TASK
In the records that follow, find the line containing "fx_px: 1358" and the line containing "f_number: 6.3", then transcribe both and every line between them exactly, omitting pictures.

################

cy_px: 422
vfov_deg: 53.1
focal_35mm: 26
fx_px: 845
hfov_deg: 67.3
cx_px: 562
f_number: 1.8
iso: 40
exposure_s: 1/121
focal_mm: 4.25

################

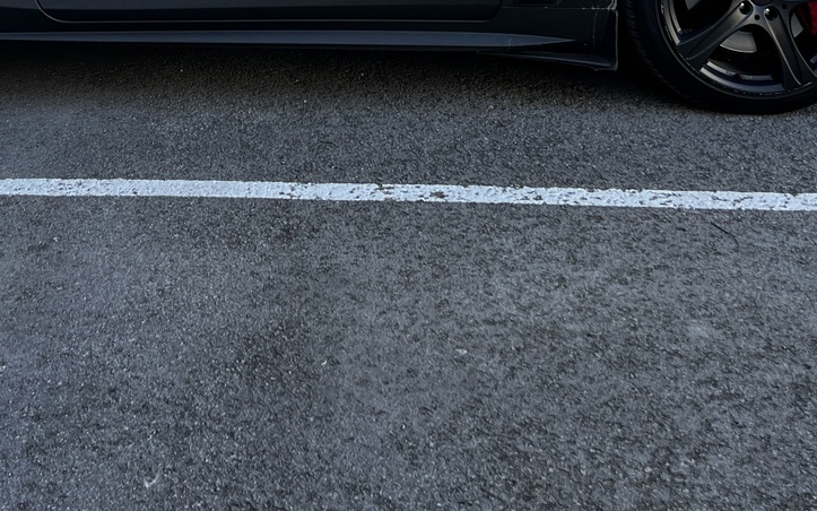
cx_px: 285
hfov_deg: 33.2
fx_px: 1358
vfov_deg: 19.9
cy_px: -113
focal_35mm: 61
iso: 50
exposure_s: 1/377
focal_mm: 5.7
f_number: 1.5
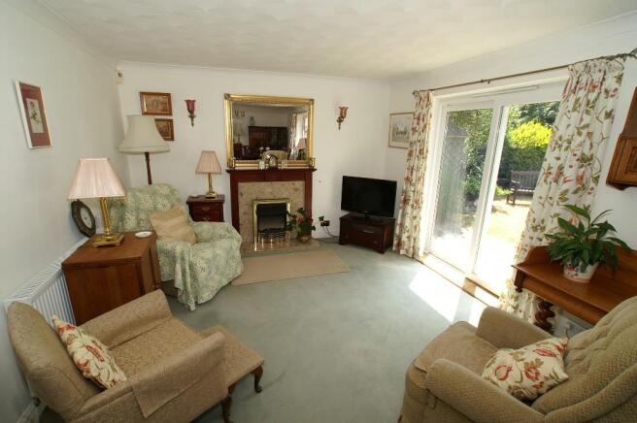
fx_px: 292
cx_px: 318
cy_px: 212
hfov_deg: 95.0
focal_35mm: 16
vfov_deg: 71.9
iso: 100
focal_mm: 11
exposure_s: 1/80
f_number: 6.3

################

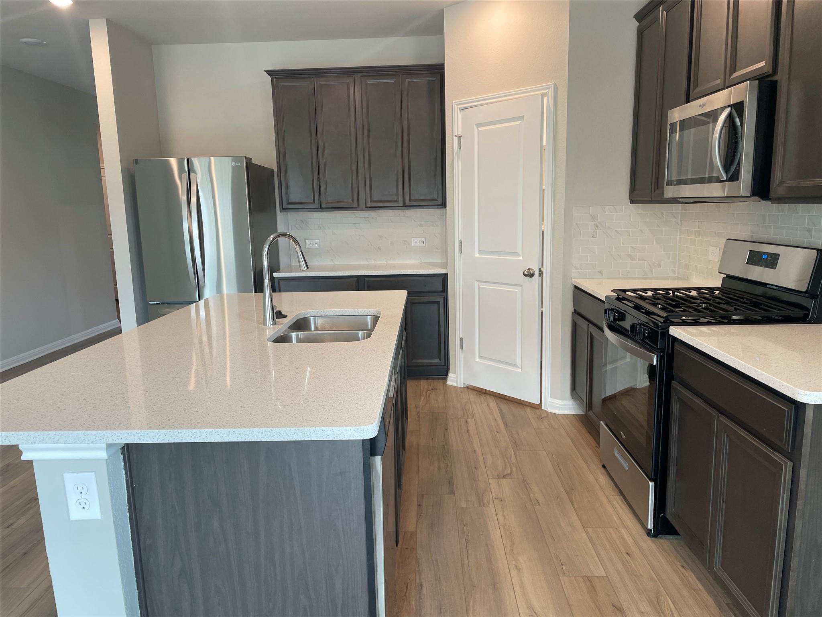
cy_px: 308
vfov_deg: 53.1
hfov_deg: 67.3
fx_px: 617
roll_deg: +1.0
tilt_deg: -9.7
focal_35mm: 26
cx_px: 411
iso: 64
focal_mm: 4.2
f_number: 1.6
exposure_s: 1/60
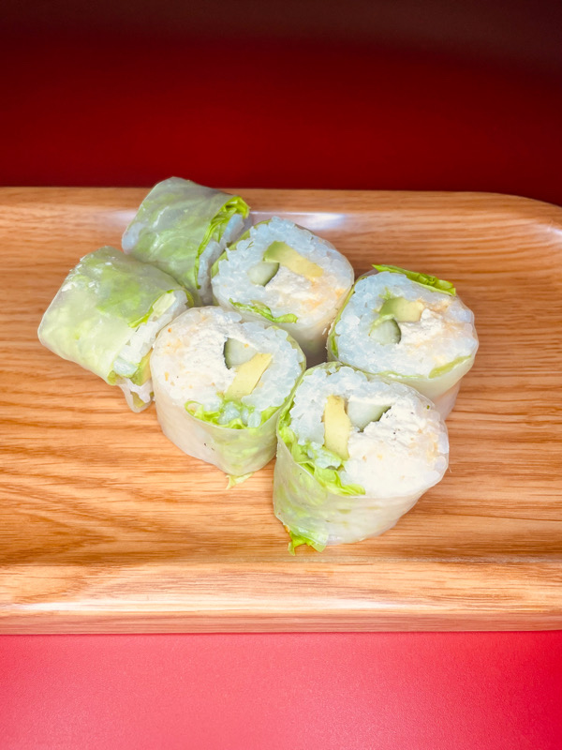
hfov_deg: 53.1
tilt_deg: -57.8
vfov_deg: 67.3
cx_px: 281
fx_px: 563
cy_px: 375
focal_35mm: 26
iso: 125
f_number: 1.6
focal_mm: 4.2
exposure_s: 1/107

################

RESULT OF THIS EXERCISE
fx_px: 1358
vfov_deg: 19.9
cy_px: -113
focal_35mm: 61
iso: 50
exposure_s: 1/377
focal_mm: 5.7
f_number: 1.5
fx_px: 292
cx_px: 318
cy_px: 212
hfov_deg: 95.0
focal_35mm: 16
vfov_deg: 71.9
iso: 100
focal_mm: 11
exposure_s: 1/80
f_number: 6.3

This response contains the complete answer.